Asimilasyon, dışarıdan gelenlerin, iç veya uluslararası göç yoluyla, kendi kültürel değerlerinden giderek uzaklaştıkları ve ev sahibi toplum veya alınan kültürel normlarını ve davranışlarını benimseyip asimile olacağı süreci ifade eder. Bu güncellik, Gaziantep'i ele almada "kimlik" tanımının pek çok farklı kavram ve bilim dalı ile ilişkisi nedeniyle üzerinde anlaşmaya varılmasının zor olduğu biliniyor ancak ‘kimlik’ en basit anlamıyla “ben kimim ve kendimi ne ile ifade etmekteyim?” sorusuna verilen cevaptır.

Gaziantep’te 31 Mart 2024 Yerel Seçimler’de AK Parti yönetimi 358 bin oy, CHP yönetimi 259 bin oy, YRP Parti yönetimi 159 bin oy, DEM Parti 50 bin oy ve Zafer Parti yönetimi 23 bin oy aldı.

İlk 5 partiyi gördüğünüzde şehrin çok kültürlü dokusu ve renkleri hakkında ne düşündünüz? Eğer Gaziantep'teki tüm siyasiler, ideolojik yapı ne olursa olsun, bu seçmene bütünsel bir şekilde hitap edeceklerine bakılırsa, ne tür konuşmalar hazırlanmalılar ya da bu mümkün mü? Sizce Gaziantep çok kültürlülükle baş edebilir mi? İktidarın göçmen politikası gidişatından beri göz ardı edilen ve 23 bin kişinin de oy verdiği "asimilasyon tehlikesi" meselesine ilişkin tabloya bir bakalım. Demokrasi Meydanı'nda 23 bin kişinin toplandığını düşünelim… 23 bin kişiye tatmin edici sosyolojik çöküntü üzerine ve bunun topluma yansımaları üzerine nasıl bir seçilen siyasi görüş nasıl konuşma hazırlanmalıdır? Tarihsel süreç boyunca farklı kültürel, ırksal ve sosyal yapıya sahip toplumlarda bir arada yaşayabilme her zaman çözülmesi gereken önemli bir sorun olmuştur.
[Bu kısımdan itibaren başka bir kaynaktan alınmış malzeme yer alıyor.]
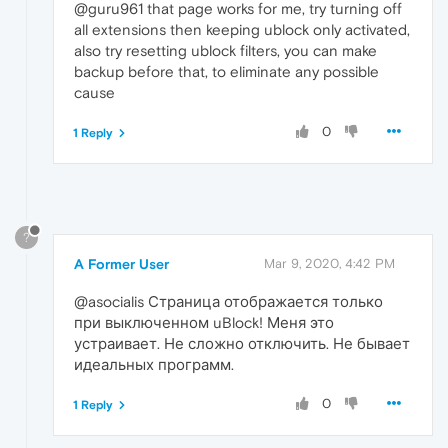
@guru961 that page works for me, try turning off
all extensions then keeping ublock only activated,
also try resetting ublock filters, you can make
backup before that, to eliminate any possible
cause
0
1 Reply
?
A Former User
Mar 9, 2020, 4:42 PM
@asocialis Страница отображается только
при выключенном uBlock! Меня это
устраивает. Не сложно отключить. Не бывает
идеальных программ.
0
1 Reply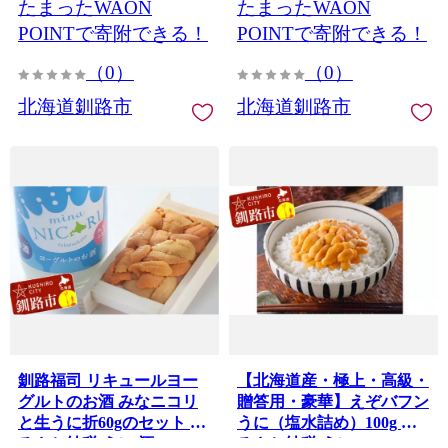
たまったWAON
たまったWAON
POINTで寄附できる！
POINTで寄附できる！
（0）
（0）
北海道釧路市
北海道釧路市
釧路福司 リキュールヨー
【北海道産・極上・高級・
グルトのお酒 みなニコリ
贈答用・豪華】えぞバフン
と生うに折60gのセット ふ
うに（塩水詰め）100g ふ
るさと納税 うに 酒 F4F-
るさと納税 うに F4F-0570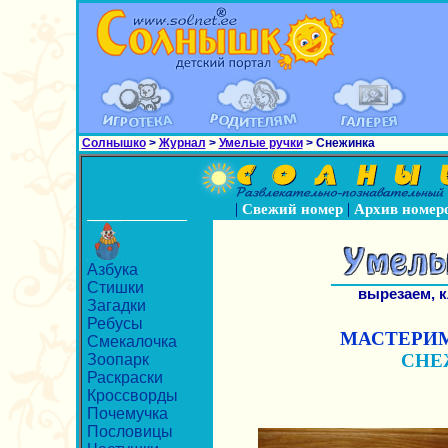
Солнышко
>
Журнал
>
Умелые ручки
> Снежинка
|
|
Свежий номер
Архив номер
Азбука
Стишки
вырезаем, 
Загадки
Ребусы
МАСТЕРИМ
Смекалочка
СНЕ
Зоопарк
Раскраски
Кроссворды
Почемучка
Пословицы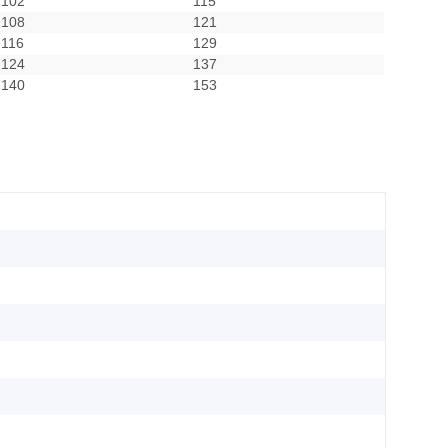
102
115
108
121
116
129
124
137
140
153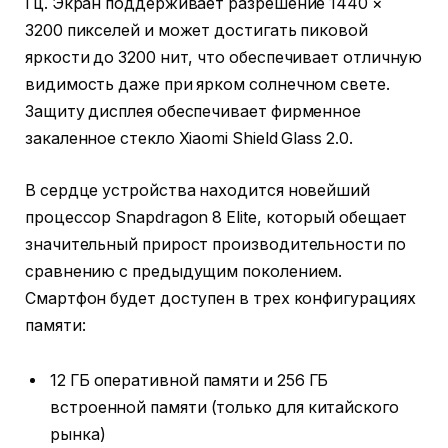
Гц. Экран поддерживает разрешение 1440 ×
3200 пикселей и может достигать пиковой
яркости до 3200 нит, что обеспечивает отличную
видимость даже при ярком солнечном свете.
Защиту дисплея обеспечивает фирменное
закаленное стекло Xiaomi Shield Glass 2.0.
В сердце устройства находится новейший
процессор Snapdragon 8 Elite, который обещает
значительный прирост производительности по
сравнению с предыдущим поколением.
Смартфон будет доступен в трех конфигурациях
памяти:
12 ГБ оперативной памяти и 256 ГБ
встроенной памяти (только для китайского
рынка)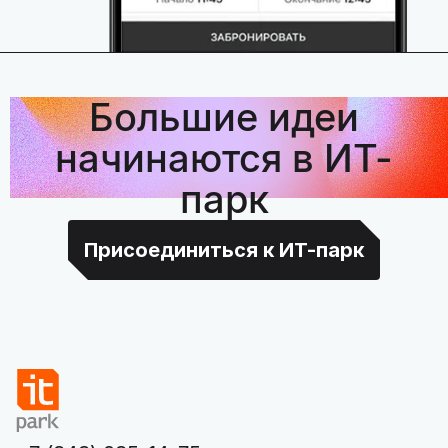
Большие идеи
начинаются в ИТ-
парк
Присоединиться к ИТ-парк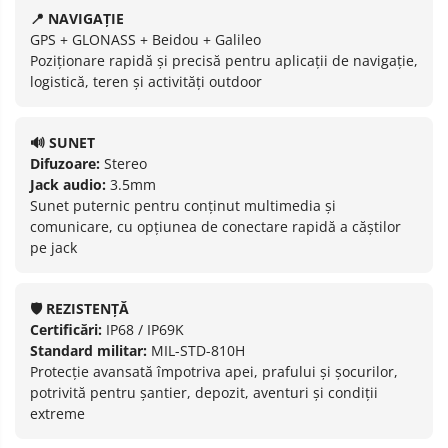
📍 NAVIGAȚIE
GPS + GLONASS + Beidou + Galileo
Poziționare rapidă și precisă pentru aplicații de navigație,
logistică, teren și activități outdoor
🔊 SUNET
Difuzoare:
Stereo
Jack audio:
3.5mm
Sunet puternic pentru conținut multimedia și
comunicare, cu opțiunea de conectare rapidă a căștilor
pe jack
🛡️ REZISTENȚĂ
Certificări:
IP68 / IP69K
Standard militar:
MIL-STD-810H
Protecție avansată împotriva apei, prafului și șocurilor,
potrivită pentru șantier, depozit, aventuri și condiții
extreme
Yazar Nurettin Topçu,  ‘Sosyoloji’ kitabında “Sosyoloji, bizim vatandaş olarak daha mükemmel yetişmemizi sağlayıcı bilgiler veriyor. İnsan, içinde yaşadığı cemiyet realitesini iyi tanıdığı nisbette ona hizmetlerde bulunabilir, onu sevebilir ve şuurla bağlanabilir. Bu sebeptendir ki sahip olduğu millet ve memleket davasının icbariyle idamını gülerekten karşılayan fikir ve ideal şehidinin mertebesi, harpte ölen şehitlerin mertebesinden başkadır, bu ölümlerin değeri aynı değildir” ifade etmiştir.

Bu sözlerde anlatmak istediği açıktır.

Topçu’nun ‘Sosyoloji’ kitabında diğer sevdiğim ve altını çizdiğim, üzerinde uzunca düşündüğüm diğer bir alıntısı ise “Cemiyet hayatında bedbaht olan insan için yalnız bir kurtuluş yolu vardır, o da yeniden tabiata dönmektir.”

Gaziantep’in çeşitli olumsuz yönetim biçimi nedeniyle çarpık yapılaşma sorunu üzerine şehrimizde sizce tabiata dönmek mümkün olabilir mi? Öyle siyasi cemiyet hayatı var ki bu alıntıdan sizce ders çıkarır mı?